*** DATA RECORDS ***
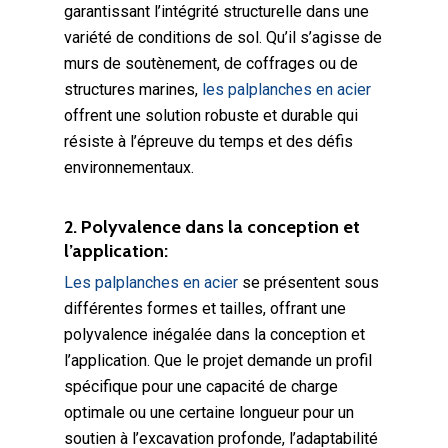
garantissant l’intégrité structurelle dans une
variété de conditions de sol. Qu’il s’agisse de
murs de soutènement, de coffrages ou de
structures marines,
les palplanches en acier
offrent une solution robuste et durable qui
résiste à l’épreuve du temps et des défis
environnementaux.
2. Polyvalence dans la conception et
l’application:
Les palplanches en acier
se présentent sous
différentes formes et tailles, offrant une
polyvalence inégalée dans la conception et
l’application. Que le projet demande un profil
spécifique pour une capacité de charge
optimale ou une certaine longueur pour un
soutien à l’excavation profonde, l’adaptabilité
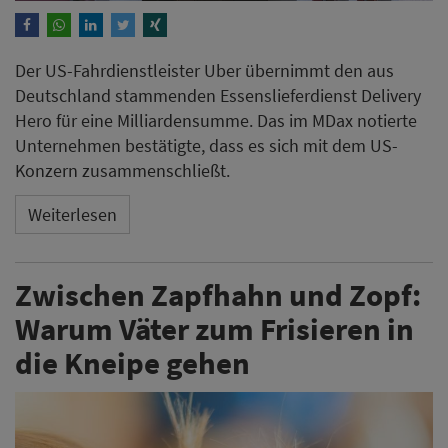
Der US-Fahrdienstleister Uber übernimmt den aus
Deutschland stammenden Essenslieferdienst Delivery
Hero für eine Milliardensumme. Das im MDax notierte
Unternehmen bestätigte, dass es sich mit dem US-
Konzern zusammenschließt.
Weiterlesen
Zwischen Zapfhahn und Zopf:
Warum Väter zum Frisieren in
die Kneipe gehen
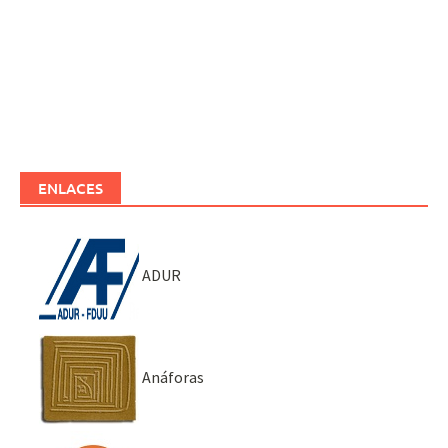
ENLACES
ADUR
Anáforas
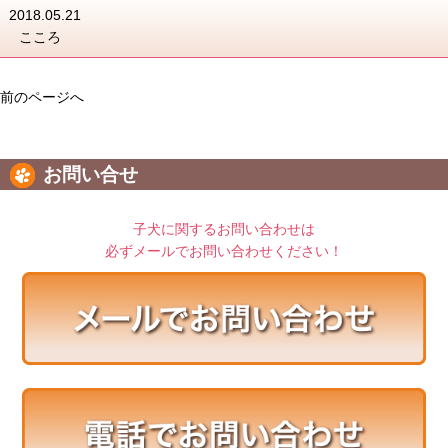
2018.05.21
こころ
前のページへ
お問い合せ
子犬に関するお問い合わせは
必ずメールでお問い合わせください！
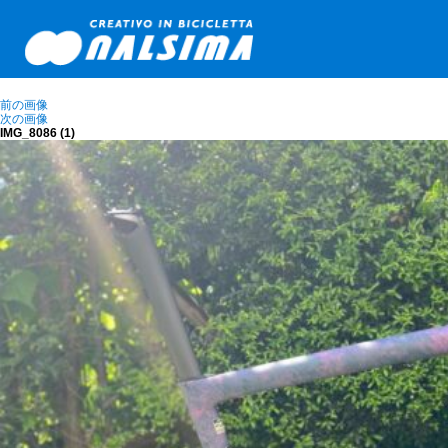
前の画像
次の画像
IMG_8086 (1)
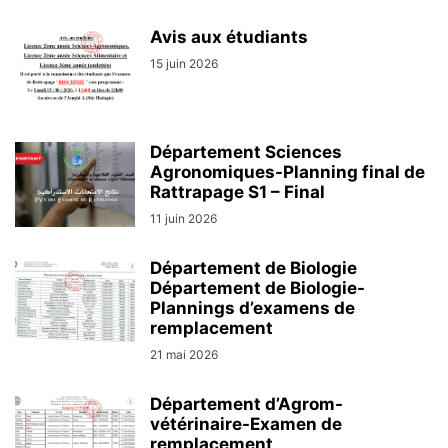
Avis aux étudiants
15 juin 2026
Département Sciences
Agronomiques-Planning final de
Rattrapage S1 – Final
11 juin 2026
Département de Biologie
Département de Biologie-
Plannings d’examens de
remplacement
21 mai 2026
Département d’Agrom-
vétérinaire-Examen de
remplacement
*** End of DATA RECORDS ***
* [WORK ITEM]: Restate each line of the records exactly; pictures do not belong in the copy.

* [FINAL ANSWER]:
garantissant l’intégrité structurelle dans une
variété de conditions de sol. Qu’il s’agisse de
murs de soutènement, de coffrages ou de
structures marines,
les palplanches en acier
offrent une solution robuste et durable qui
résiste à l’épreuve du temps et des défis
environnementaux.
2. Polyvalence dans la conception et
l’application:
Les palplanches en acier
se présentent sous
différentes formes et tailles, offrant une
polyvalence inégalée dans la conception et
l’application. Que le projet demande un profil
spécifique pour une capacité de charge
optimale ou une certaine longueur pour un
soutien à l’excavation profonde, l’adaptabilité
Der US-Fahrdienstleister Uber übernimmt den aus
Deutschland stammenden Essenslieferdienst Delivery
Hero für eine Milliardensumme. Das im MDax notierte
Unternehmen bestätigte, dass es sich mit dem US-
Konzern zusammenschließt.
Weiterlesen
Zwischen Zapfhahn und Zopf:
Warum Väter zum Frisieren in
die Kneipe gehen
ENLACES
ADUR
Anáforas
2018.05.21
こころ
前のページへ
お問い合せ
子犬に関するお問い合わせは
必ずメールでお問い合わせください！
前の画像
次の画像
IMG_8086 (1)
Avis aux étudiants
15 juin 2026
Département Sciences
Agronomiques-Planning final de
Rattrapage S1 – Final
11 juin 2026
Département de Biologie
Département de Biologie-
Plannings d’examens de
remplacement
21 mai 2026
Département d’Agrom-
vétérinaire-Examen de
remplacement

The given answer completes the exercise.